When 1960s civil rights activists chanted “black is beautiful,” they were placing the beauty of black people and black culture at the center of their pursuit of justice. Why would they do such a thing? In this course we will try to answer this question by wondering aloud about the social force of artistic beauty. Many classic theorists framed aesthetic experience as happily, affirmatively separate from petty social concerns, and that might be your wise intuition too. Yet many a dictator has banished dissident writers. Moreover, the fact that a disproportionate majority of beauty queens, literary prize winners, and esteemed artists in the US are of European descent suggests that our aesthetic values are very much informed by our social ones. By comparing the diverse perspectives of theorists like Aristotle, African Americans artist and intellectuals, and several contemporary scholars, and by attending several literary and cultural events at AU or in DC, we will explore this relationship between aesthetic values and social values so that we can understand, for example, the social significance of Kendrick Lamar’s Pulitzer prize or the power of Beyonce’s sashay.
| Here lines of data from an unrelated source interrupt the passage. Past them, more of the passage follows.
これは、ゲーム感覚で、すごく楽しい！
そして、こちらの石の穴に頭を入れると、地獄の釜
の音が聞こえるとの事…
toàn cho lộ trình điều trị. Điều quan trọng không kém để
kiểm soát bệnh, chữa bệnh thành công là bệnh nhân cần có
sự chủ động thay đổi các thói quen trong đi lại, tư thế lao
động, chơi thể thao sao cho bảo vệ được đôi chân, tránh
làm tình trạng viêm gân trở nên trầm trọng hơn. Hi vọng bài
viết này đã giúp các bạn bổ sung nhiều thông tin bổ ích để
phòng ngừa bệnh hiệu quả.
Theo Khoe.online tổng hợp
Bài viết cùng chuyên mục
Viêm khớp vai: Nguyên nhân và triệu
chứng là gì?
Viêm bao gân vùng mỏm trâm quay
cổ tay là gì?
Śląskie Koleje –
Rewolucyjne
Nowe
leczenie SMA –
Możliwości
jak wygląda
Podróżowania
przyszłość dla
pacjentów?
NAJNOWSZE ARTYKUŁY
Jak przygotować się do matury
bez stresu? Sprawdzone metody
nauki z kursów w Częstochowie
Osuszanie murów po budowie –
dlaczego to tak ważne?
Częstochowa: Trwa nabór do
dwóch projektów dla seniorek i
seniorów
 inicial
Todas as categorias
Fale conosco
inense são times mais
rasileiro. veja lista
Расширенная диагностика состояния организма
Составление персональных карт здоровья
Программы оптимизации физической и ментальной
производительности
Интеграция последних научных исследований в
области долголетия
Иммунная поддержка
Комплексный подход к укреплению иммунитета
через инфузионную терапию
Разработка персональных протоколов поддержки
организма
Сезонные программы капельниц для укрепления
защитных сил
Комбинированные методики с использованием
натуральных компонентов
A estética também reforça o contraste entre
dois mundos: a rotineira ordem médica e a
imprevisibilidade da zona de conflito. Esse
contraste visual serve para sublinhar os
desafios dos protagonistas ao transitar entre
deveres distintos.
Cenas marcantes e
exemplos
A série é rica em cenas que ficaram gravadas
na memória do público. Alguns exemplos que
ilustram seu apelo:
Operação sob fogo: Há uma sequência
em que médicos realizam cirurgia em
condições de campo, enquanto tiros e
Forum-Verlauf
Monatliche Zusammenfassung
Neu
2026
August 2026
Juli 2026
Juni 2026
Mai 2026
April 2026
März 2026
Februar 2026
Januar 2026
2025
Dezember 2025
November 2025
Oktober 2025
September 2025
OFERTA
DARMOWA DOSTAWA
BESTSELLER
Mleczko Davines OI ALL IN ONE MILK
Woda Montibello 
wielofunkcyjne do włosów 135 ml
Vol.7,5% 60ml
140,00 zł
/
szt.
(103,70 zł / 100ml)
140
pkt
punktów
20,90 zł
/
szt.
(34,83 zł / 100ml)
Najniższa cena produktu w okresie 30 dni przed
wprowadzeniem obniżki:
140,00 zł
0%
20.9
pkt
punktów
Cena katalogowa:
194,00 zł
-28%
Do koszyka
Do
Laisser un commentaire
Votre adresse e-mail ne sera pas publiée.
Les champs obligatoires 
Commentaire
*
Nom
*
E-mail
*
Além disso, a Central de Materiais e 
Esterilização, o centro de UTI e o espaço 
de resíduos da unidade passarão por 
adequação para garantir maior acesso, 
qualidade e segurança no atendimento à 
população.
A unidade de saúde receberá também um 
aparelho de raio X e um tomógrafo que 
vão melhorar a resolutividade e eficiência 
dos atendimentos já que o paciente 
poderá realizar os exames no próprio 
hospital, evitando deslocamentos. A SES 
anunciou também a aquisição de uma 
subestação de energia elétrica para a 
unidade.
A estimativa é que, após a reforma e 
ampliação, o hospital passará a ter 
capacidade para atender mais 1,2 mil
We will do so because, as those 1960s activists recognized, aesthetic judgment not only makes and breaks careers, it can affect how entire communities are treated, from homelessness to gentrification. Taking up a problem urgent even in Aristotle’s time, we will try to capture with precision how beautiful things elicit emotions, what kinds of emotions are produced, and how those experiences move people, maybe even to just social action.